* [What you should do]: Check each line of the data below for the word "communications", then extract the ones that have it.

---- Information given

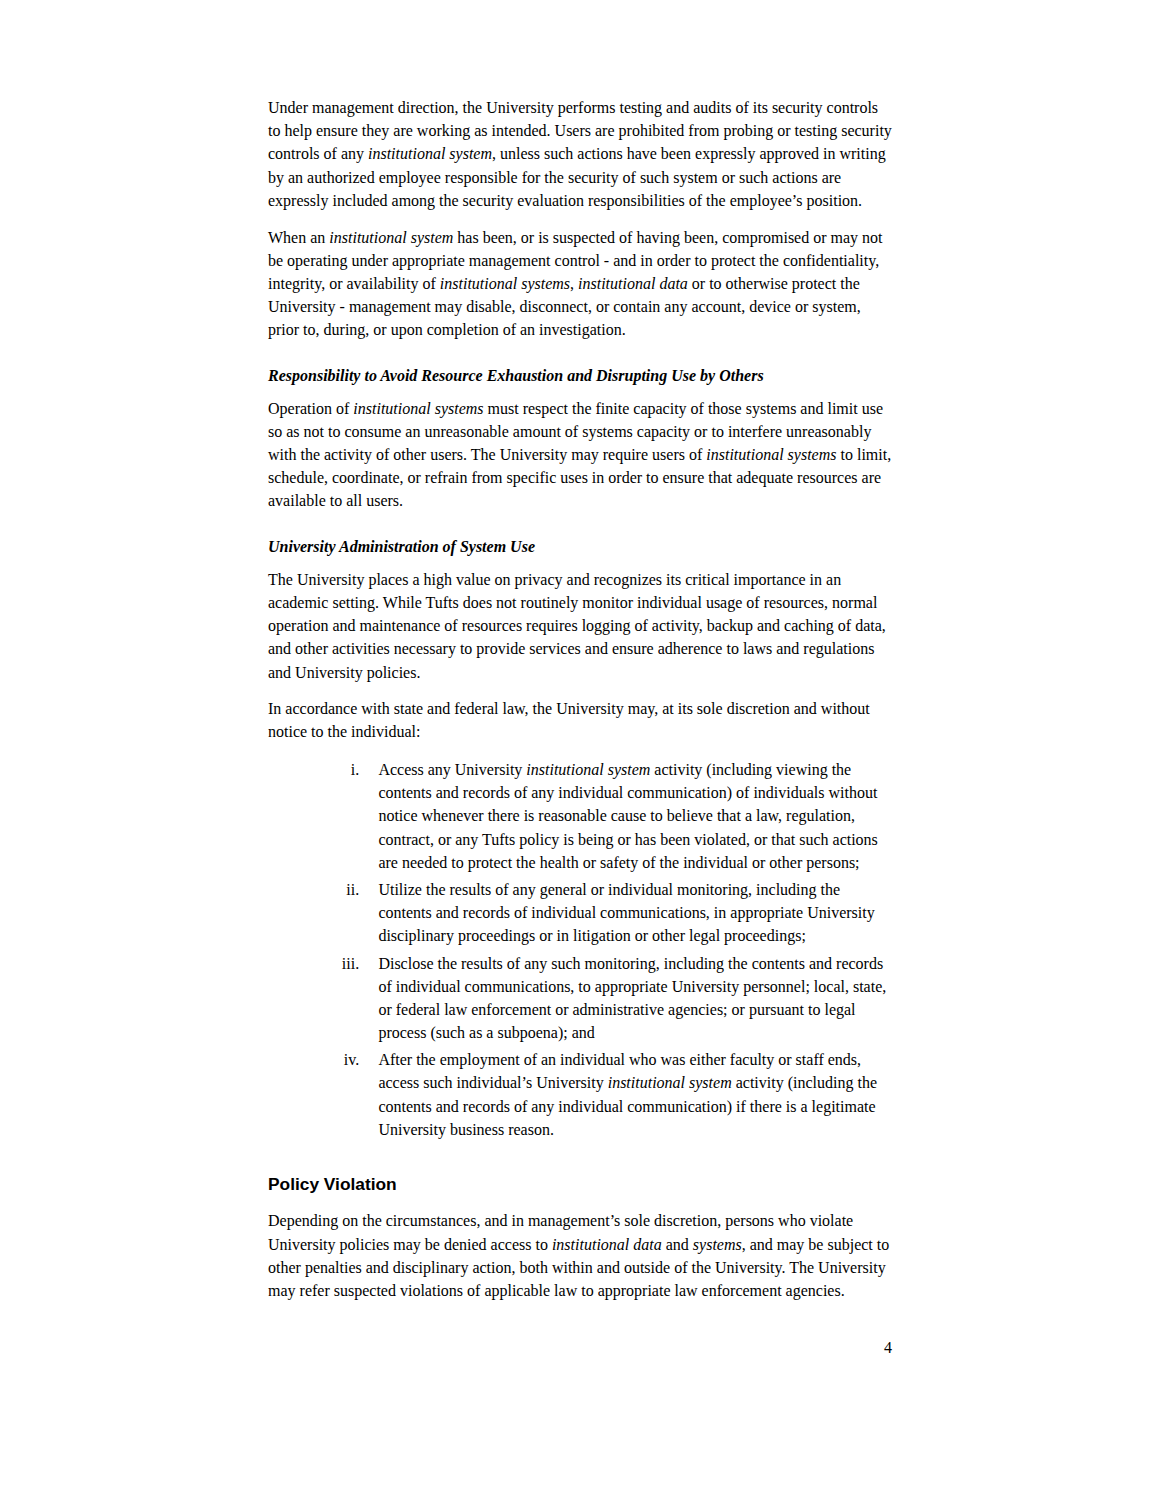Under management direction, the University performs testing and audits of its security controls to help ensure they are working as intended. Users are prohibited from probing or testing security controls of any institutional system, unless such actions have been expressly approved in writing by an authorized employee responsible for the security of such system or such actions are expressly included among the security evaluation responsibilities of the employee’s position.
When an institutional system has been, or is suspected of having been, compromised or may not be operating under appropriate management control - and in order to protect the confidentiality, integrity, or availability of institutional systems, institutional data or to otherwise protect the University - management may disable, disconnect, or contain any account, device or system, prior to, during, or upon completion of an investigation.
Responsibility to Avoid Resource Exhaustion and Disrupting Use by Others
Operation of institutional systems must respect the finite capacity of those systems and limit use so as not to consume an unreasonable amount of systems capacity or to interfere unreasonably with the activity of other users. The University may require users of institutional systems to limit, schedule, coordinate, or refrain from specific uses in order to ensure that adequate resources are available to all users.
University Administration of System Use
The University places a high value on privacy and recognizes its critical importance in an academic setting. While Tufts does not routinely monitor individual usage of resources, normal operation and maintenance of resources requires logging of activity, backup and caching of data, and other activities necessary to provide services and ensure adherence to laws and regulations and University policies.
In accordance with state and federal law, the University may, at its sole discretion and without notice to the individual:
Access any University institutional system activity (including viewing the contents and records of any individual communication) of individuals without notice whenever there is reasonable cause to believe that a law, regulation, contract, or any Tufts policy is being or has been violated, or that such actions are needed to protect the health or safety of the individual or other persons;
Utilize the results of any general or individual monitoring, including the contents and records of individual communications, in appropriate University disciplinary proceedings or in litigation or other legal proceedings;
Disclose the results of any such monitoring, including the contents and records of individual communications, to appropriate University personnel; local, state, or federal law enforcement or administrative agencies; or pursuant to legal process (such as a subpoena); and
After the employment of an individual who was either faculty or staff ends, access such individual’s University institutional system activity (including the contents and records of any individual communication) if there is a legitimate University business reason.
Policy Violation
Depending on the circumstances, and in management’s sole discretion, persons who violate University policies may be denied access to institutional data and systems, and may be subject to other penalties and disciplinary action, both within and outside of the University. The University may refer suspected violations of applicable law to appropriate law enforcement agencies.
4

--------
---- Information given

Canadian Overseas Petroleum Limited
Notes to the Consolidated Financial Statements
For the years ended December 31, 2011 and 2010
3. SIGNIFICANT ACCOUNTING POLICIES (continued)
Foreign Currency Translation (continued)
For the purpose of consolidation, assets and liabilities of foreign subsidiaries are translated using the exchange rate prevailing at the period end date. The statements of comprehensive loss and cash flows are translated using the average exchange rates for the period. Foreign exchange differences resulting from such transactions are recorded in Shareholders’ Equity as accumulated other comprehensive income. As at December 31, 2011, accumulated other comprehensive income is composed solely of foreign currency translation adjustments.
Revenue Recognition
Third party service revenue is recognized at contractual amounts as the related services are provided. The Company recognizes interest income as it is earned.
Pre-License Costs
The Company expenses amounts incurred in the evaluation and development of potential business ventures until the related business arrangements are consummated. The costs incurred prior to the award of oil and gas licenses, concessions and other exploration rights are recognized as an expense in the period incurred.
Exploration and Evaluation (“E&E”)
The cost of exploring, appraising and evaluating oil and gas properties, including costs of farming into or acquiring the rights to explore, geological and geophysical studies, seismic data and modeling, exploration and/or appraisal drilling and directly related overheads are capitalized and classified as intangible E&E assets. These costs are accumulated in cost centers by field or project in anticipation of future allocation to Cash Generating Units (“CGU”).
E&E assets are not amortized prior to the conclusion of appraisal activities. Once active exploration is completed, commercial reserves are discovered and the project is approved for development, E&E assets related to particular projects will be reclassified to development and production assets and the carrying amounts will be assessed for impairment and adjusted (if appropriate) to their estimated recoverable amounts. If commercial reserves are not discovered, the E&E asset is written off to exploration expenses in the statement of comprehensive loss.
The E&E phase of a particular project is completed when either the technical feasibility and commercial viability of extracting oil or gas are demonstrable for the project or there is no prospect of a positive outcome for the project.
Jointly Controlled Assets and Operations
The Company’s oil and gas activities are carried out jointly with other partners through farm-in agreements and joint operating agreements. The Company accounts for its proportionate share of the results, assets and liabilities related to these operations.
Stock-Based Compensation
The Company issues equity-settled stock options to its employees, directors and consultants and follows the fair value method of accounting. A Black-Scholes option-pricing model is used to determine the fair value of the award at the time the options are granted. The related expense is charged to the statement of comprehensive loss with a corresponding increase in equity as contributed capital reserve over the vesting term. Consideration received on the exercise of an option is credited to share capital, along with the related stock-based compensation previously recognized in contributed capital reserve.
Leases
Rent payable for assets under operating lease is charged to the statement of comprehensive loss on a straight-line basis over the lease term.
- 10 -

--------

* [Response area]:
Utilize the results of any general or individual monitoring, including the contents and records of individual communications, in appropriate University disciplinary proceedings or in litigation or other legal proceedings;
Disclose the results of any such monitoring, including the contents and records of individual communications, to appropriate University personnel; local, state, or federal law enforcement or administrative agencies; or pursuant to legal process (such as a subpoena); and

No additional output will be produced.